Research to be published this spring by The Centre for Corporate Citizenship, Boston, will reveal high levels of job satisfaction among corporate responsibility professionals.
No surprise there, you might say. After all, in contrast to finance and HR professionals, so often perceived, especially in straitened times, as bearers of bad news, those in CR deliver the kind of experiences more likely to make the heart sing. And according to the IOpener Institute, appetite for corporate citizenship programmes is blooming.
Retaining Gen Y employees is depending more on the blend of worthwhile work and access to community activity than the financial rewards on offer. Given the spiraling costs of recruitment and training, this finding reinforces the powerful business case for placing corporate responsibility at the heart of the organisation. Yet rarely do companies have sufficient faith in the principle of doing good to do well. As Hollender and Breen put it, "All too often, the company's values never make it out of the executive suite." Unsurprisingly, then, the major gripe of CR professionals is that their work remains under-resourced (The Centre for Corporate Citizenship, ibid.)
There is an issue, though. Businesses are understandably fearful of being branded cynical and inauthentic if they stick their heads too far above the parapet. And this can condemn them to the 'safety' of the bottom rung of the CSR continuum proposed by ethical business theorist Wayne Visser. Visser's framework sets out five business ages each with an accompanying stage of CSR; at the foot is Greed Age Defensive CSR, and at the summit Responsibility Age Transformative CSR. Visser locates the types of community programmes that involve employees at the Greed end of his continuum. He does this precisely because of their instrumental value in contributing to staff commitment and motivation. Companies at the other end of the scale -- those enacting Transformative CSR -- are not content to play it safe. They make it their business to identify and implement innovative responses to unsustainable and irresponsible behaviours.
But employee/community engagement does not need to be distinct from these transformative processes.

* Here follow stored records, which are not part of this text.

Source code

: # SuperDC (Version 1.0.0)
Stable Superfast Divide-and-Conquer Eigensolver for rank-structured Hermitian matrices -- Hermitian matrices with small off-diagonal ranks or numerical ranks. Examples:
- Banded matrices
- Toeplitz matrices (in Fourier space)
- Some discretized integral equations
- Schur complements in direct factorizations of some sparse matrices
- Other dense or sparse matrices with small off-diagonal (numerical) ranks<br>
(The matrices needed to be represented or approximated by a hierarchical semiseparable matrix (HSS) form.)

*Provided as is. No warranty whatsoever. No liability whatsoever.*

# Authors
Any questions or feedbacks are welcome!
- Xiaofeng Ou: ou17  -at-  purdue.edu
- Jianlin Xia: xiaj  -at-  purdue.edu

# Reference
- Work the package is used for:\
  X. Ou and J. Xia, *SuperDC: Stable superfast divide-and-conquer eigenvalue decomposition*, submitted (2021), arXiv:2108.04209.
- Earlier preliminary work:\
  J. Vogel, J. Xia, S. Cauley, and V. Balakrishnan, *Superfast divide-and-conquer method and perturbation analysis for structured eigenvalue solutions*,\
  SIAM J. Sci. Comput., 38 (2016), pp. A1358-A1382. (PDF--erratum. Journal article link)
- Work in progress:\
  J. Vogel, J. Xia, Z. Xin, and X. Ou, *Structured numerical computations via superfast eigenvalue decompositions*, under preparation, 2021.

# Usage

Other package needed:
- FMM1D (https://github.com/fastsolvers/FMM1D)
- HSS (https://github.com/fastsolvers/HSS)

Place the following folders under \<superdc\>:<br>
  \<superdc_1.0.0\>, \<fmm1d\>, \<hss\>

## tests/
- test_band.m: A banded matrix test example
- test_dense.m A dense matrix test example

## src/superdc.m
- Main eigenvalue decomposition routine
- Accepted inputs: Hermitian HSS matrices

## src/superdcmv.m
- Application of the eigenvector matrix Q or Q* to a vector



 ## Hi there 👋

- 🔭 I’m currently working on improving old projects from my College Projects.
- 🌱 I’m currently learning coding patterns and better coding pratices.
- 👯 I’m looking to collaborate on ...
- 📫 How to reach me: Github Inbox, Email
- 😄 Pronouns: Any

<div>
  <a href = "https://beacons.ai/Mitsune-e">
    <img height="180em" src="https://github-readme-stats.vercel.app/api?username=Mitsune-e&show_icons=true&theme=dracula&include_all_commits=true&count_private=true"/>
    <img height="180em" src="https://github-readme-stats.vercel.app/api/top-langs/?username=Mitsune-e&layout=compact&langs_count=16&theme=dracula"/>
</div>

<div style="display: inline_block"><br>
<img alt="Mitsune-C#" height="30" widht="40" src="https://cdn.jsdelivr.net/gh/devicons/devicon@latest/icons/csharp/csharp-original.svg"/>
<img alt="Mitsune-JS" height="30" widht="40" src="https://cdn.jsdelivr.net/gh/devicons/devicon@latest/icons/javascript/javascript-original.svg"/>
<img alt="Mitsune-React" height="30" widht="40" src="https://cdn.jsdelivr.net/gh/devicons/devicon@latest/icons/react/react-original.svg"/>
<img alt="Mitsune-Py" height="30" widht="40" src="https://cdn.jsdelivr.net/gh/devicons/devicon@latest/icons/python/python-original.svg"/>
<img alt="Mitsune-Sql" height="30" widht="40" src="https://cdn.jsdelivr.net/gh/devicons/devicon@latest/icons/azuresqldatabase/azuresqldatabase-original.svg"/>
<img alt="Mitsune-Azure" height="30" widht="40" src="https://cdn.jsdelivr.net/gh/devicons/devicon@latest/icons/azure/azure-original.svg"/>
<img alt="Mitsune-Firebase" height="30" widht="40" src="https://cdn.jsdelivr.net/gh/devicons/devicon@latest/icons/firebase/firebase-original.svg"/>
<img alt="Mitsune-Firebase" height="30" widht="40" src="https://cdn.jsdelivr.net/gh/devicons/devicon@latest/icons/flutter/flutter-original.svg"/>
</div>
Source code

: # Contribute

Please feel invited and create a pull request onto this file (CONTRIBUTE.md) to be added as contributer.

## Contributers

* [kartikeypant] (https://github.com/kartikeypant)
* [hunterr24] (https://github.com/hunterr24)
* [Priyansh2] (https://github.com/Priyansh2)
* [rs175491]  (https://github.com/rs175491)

Think of the impact companies could make with their Gen Y employees if instead of offering occasional volunteering, even of the skills-based variety, they were to demonstrate the centrality of social purpose to other key areas of their activity. What if companies' formal learning and development took the shape of experiential learning in community settings? What if employees at all levels of the organisation were tasked to work with community groups not as volunteers on a jolly, but as highly focused employees, committed to dialogue, through which they and their organisation learnt from and shared learning with their community partners?
With careful planning businesses stand to harvest a range of tangible benefits from this approach: formal employee learning and development; employee motivation and retention; purposeful and authentic community engagement with its concomitant reputational enhancement; and valuable market intelligence about how products and services might be aligned with genuine social and environmental needs and sensitivities.
From a relatively mundane point of view, by sharing costs with other business areas, under-resourced CR professionals will increase the stretch, scope and esteem of their programmes. At a more profound level, businesses aiming to transform themselves in to truly responsible and sustainable enterprises, will never achieve this by working in isolation. Dissolving internal silos is a key step on the journey, but it also requires greater permeability with the outside world, the world beyond existing colleagues and customers. It's time to take those values out of the executive suite and onto the street.
Now, hands up all those who have had enough of volunteering.